The other way to load and save models is with `joblib`. Which works relatively the same as `pickle`.

To save a model, we can use `joblib`'s `dump()` function, passing it the model (`gs_clf`) and the desired filename.

In [8]:
from joblib import dump, load

# Save a model to file
dump(gs_clf, filename="gs_random_forest_model_1.joblib") 

['gs_random_forest_model_1.joblib']

Once you've saved a model using dump(), you can import it using load() and passing it the filename of the model.

In [10]:
# Import a saved joblib model
loaded_joblib_model = load(filename="gs_random_forest_model_1.joblib")

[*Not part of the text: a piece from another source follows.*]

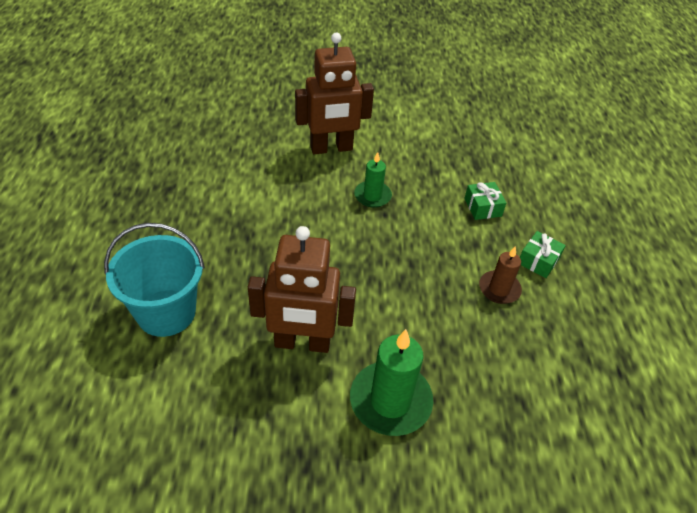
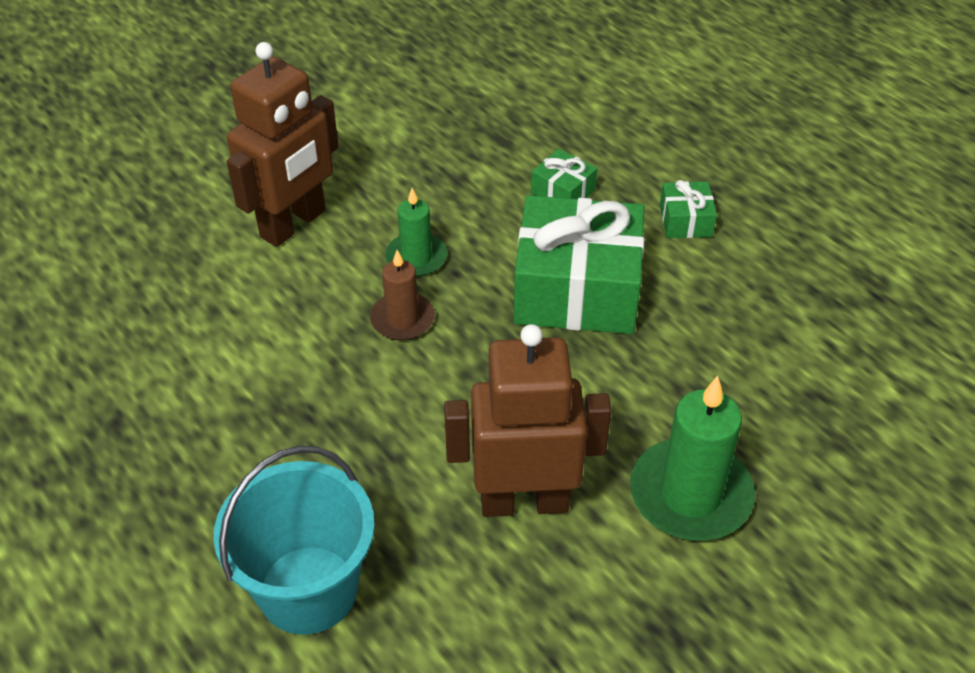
camera: 35 degrees left, 0 degrees up
brown robot [248,226,356,353] -> brown robot turned 150 degrees counterclockwise [444,324,611,517]
brown candle [479,246,522,304] -> brown candle moved to [370,250,435,340]
none -> green gift [514,195,644,334]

Again, once imported, we can make predictions with our model.

In [12]:
# Make and evaluate joblib predictions 
joblib_y_preds = loaded_joblib_model.predict(x_test)
evaluate_preds(y_test, joblib_y_preds)

Acc: 81.97%
Precision:0.87
Recall : 0.79
F1 Score : 0.83


{'accuracy': 0.82, 'precision': 0.87, 'recall': 0.79, 'f1': 0.83}

You'll notice the evaluation metrics are the same as before.

Which one should you use, `pickle` or `joblib`?

According to [Scikit-Learn's documentation](https://scikit-learn.org/stable/modules/model_persistence.html), they suggest it may be more efficient to use `joblib` as it's more efficient with large numpy array (which is what may be contained in trained/fitted Scikit-Learn models).

Either way, they both function fairly similar so deciding on which one to use, shouldn't cause too much of an issue.